*Records contained in a dataset*.
Segment Open
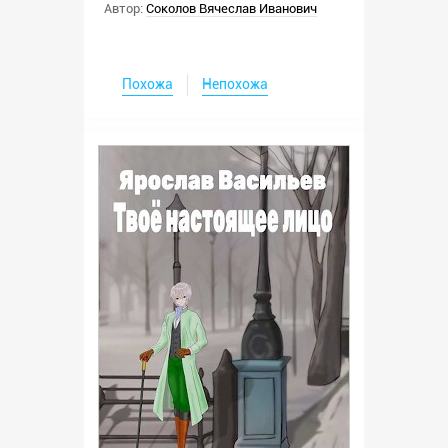
Автор:
Соколов Вячеслав Иванович
Похожа
Непохожа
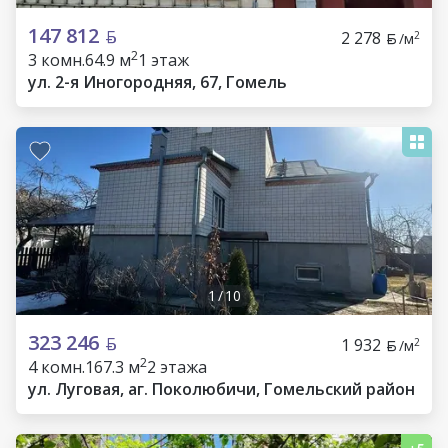
147 812
2 278
2
/м
2
3 комн.
64.9 м
1 этаж
ул. 2-я Иногородняя, 67, Гомель
1
/
10
323 246
1 932
2
/м
2
4 комн.
167.3 м
2 этажа
ул. Луговая, аг. Поколюбичи, Гомельский район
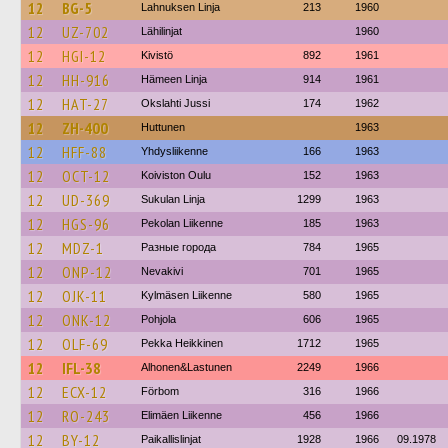
12
BG-5
Lahnuksen Linja
213
1960
12
UZ-702
Lähilinjat
1960
12
HGI-12
Kivistö
892
1961
12
HH-916
Hämeen Linja
914
1961
12
HAT-27
Okslahti Jussi
174
1962
12
ZH-400
Huttunen
1963
12
HFF-88
Yhdysliikenne
166
1963
12
OCT-12
Koiviston Oulu
152
1963
12
UD-369
Sukulan Linja
1299
1963
12
HGS-96
Pekolan Liikenne
185
1963
12
MDZ-1
Разные города
784
1965
12
ONP-12
Nevakivi
701
1965
12
OJK-11
Kylmäsen Liikenne
580
1965
12
ONK-12
Pohjola
606
1965
12
OLF-69
Pekka Heikkinen
1712
1965
12
IFL-38
Alhonen&Lastunen
2249
1966
12
ECX-12
Förbom
316
1966
12
RO-243
Elimäen Liikenne
456
1966
12
BY-12
Paikallislinjat
1928
1966
09.1978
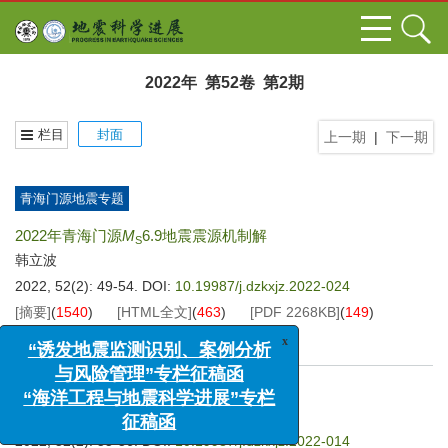
2022年 第52卷 第2期
栏目
封面
上一期
|
下一期
青海门源地震专题
2022年青海门源
M
6.9地震震源机制解
S
韩立波
2022, 52(2): 49-54.
DOI:
10.19987/j.dzkxjz.2022-024
[摘要]
(
1540
)
[HTML全文]
(
463
)
[PDF
2268KB
]
(
149
)
x
[施引文献]
(
27
)
“诱发地震监测识别、案例分析
与风险管理”专栏征稿函
“海洋工程与地震科学进展”专栏
2022年青海门源
M
6.9地震矩心矩张量解
征稿函
郭祥云
汪贞杰
,
2022, 52(2): 55-56.
DOI:
10.19987/j.dzkxjz.2022-014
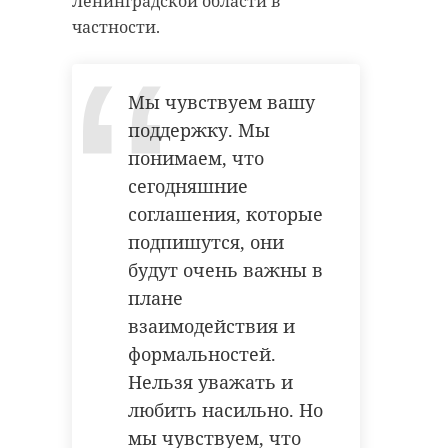
Ленинградской области в
частности.
Мы чувствуем вашу
поддержку. Мы
понимаем, что
сегодняшние
соглашения, которые
подпишутся, они
будут очень важны в
плане
взаимодействия и
формальностей.
Нельзя уважать и
любить насильно. Но
мы чувствуем, что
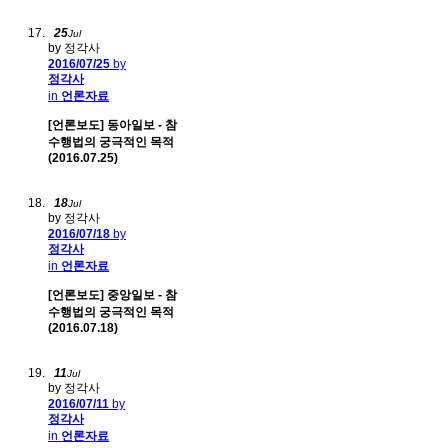
25
Jul
by 정각사
2016/07/25
by
정각사
in
언론자료
[언론보도] 동아일보 - 참
수행법의 궁극적인 목적
(2016.07.25)
18
Jul
by 정각사
2016/07/18
by
정각사
in
언론자료
[언론보도] 중앙일보 - 참
수행법의 궁극적인 목적
(2016.07.18)
11
Jul
by 정각사
2016/07/11
by
정각사
in
언론자료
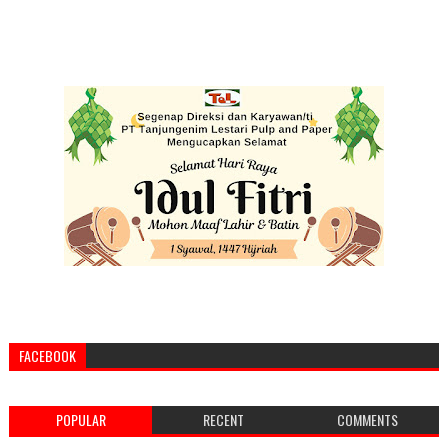
FACEBOOK
POPULAR
RECENT
COMMENTS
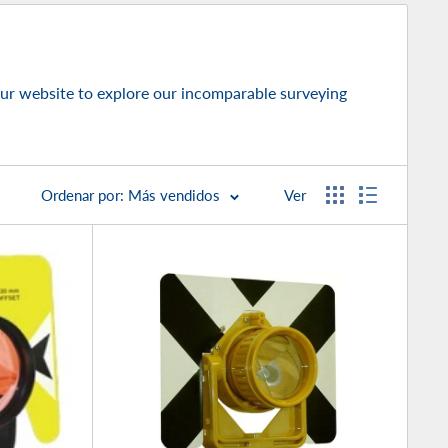
our website to explore our incomparable surveying
Ordenar por: Más vendidos
Ver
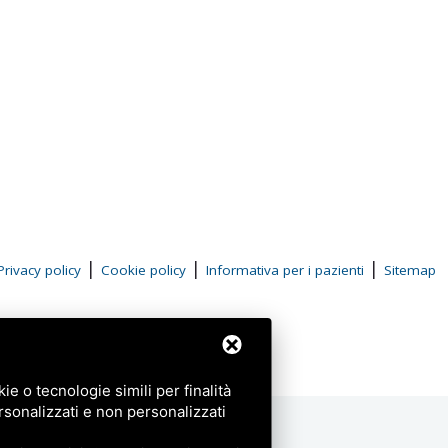
|
|
|
Privacy policy
Cookie policy
Informativa per i pazienti
Sitemap
e o tecnologie simili per finalità
rsonalizzati e non personalizzati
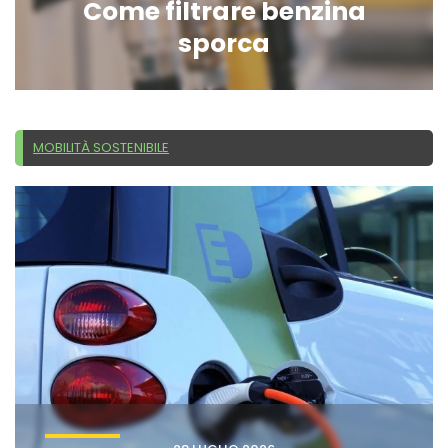
Come filtrare benzina
sporca
MOBILITÀ SOSTENIBILE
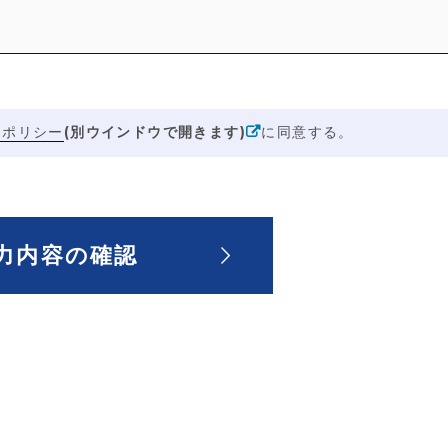
(別ウインドウで開きます)
ーポリシー
に同意する。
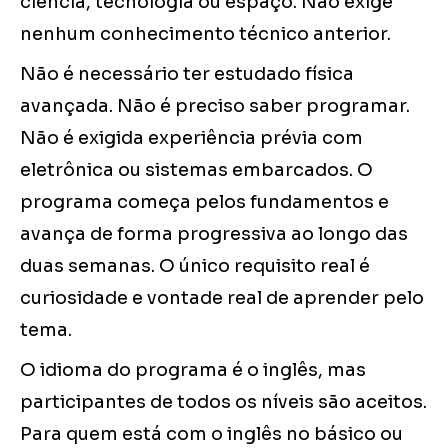
ciência, tecnologia ou espaço. Não exige
nenhum conhecimento técnico anterior.
Não é necessário ter estudado física
avançada. Não é preciso saber programar.
Não é exigida experiência prévia com
eletrônica ou sistemas embarcados. O
programa começa pelos fundamentos e
avança de forma progressiva ao longo das
duas semanas. O único requisito real é
curiosidade e vontade real de aprender pelo
tema.
O idioma do programa é o inglês, mas
participantes de todos os níveis são aceitos.
Para quem está com o inglês no básico ou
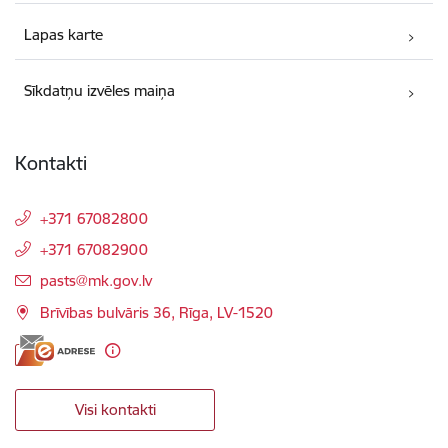
Lapas karte
Sīkdatņu izvēles maiņa
Kontakti
+371 67082800
+371 67082900
E-pasts:
pasts@mk.gov.lv
Brīvības bulvāris 36, Rīga, LV-1520
Visi kontakti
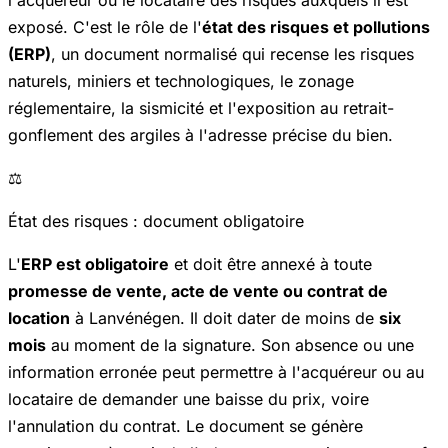
l'acquéreur ou le locataire des risques auxquels il est
exposé. C'est le rôle de l'
état des risques et pollutions
(ERP)
, un document normalisé qui recense les risques
naturels, miniers et technologiques, le zonage
réglementaire, la sismicité et l'exposition au retrait-
gonflement des argiles à l'adresse précise du bien.
⚖️
État des risques : document obligatoire
L'
ERP est obligatoire
et doit être annexé à toute
promesse de vente, acte de vente ou contrat de
location
à Lanvénégen. Il doit dater de moins de
six
mois
au moment de la signature. Son absence ou une
information erronée peut permettre à l'acquéreur ou au
locataire de demander une baisse du prix, voire
l'annulation du contrat. Le document se génère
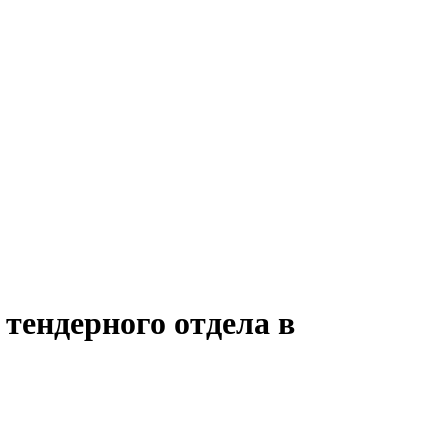
тендерного отдела в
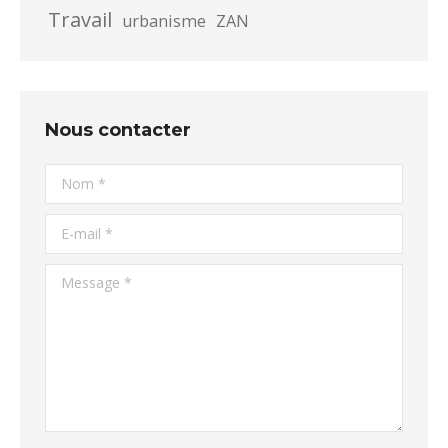
Travail
urbanisme
ZAN
Nous contacter
Nom *
E-mail *
Message *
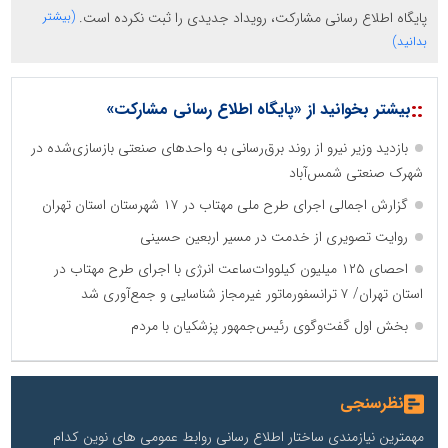
پایگاه اطلاع رسانی مشارکت، رویداد جدیدی را ثبت نکرده است.
(بیشتر
بدانید)
::
بیشتر بخوانید از «پایگاه اطلاع رسانی مشارکت»
بازدید وزیر نیرو از روند برق‌رسانی به واحدهای صنعتی بازسازی‌شده در
شهرک صنعتی شمس‌آباد
گزارش اجمالی اجرای طرح ملی مهتاب در ۱۷ شهرستان استان تهران
روایت تصویری از خدمت در مسیر اربعین حسینی
احصای ۱۲۵ میلیون کیلووات‌ساعت انرژی با اجرای طرح مهتاب در
استان تهران/ ۷ ترانسفورماتور غیرمجاز شناسایی و جمع‌آوری شد
بخش اول گفت‌وگوی رئیس‌جمهور پزشکیان با مردم
نظرسنجی
مهمترین نیازمندی ساختار اطلاع رسانی روابط عمومی های نوین کدام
Segment Closed
*Task*.
Find the lines above that contain the word "acquéreur" and collect them.

*Answer to the problem*.
l'acquéreur ou le locataire des risques auxquels il est
information erronée peut permettre à l'acquéreur ou au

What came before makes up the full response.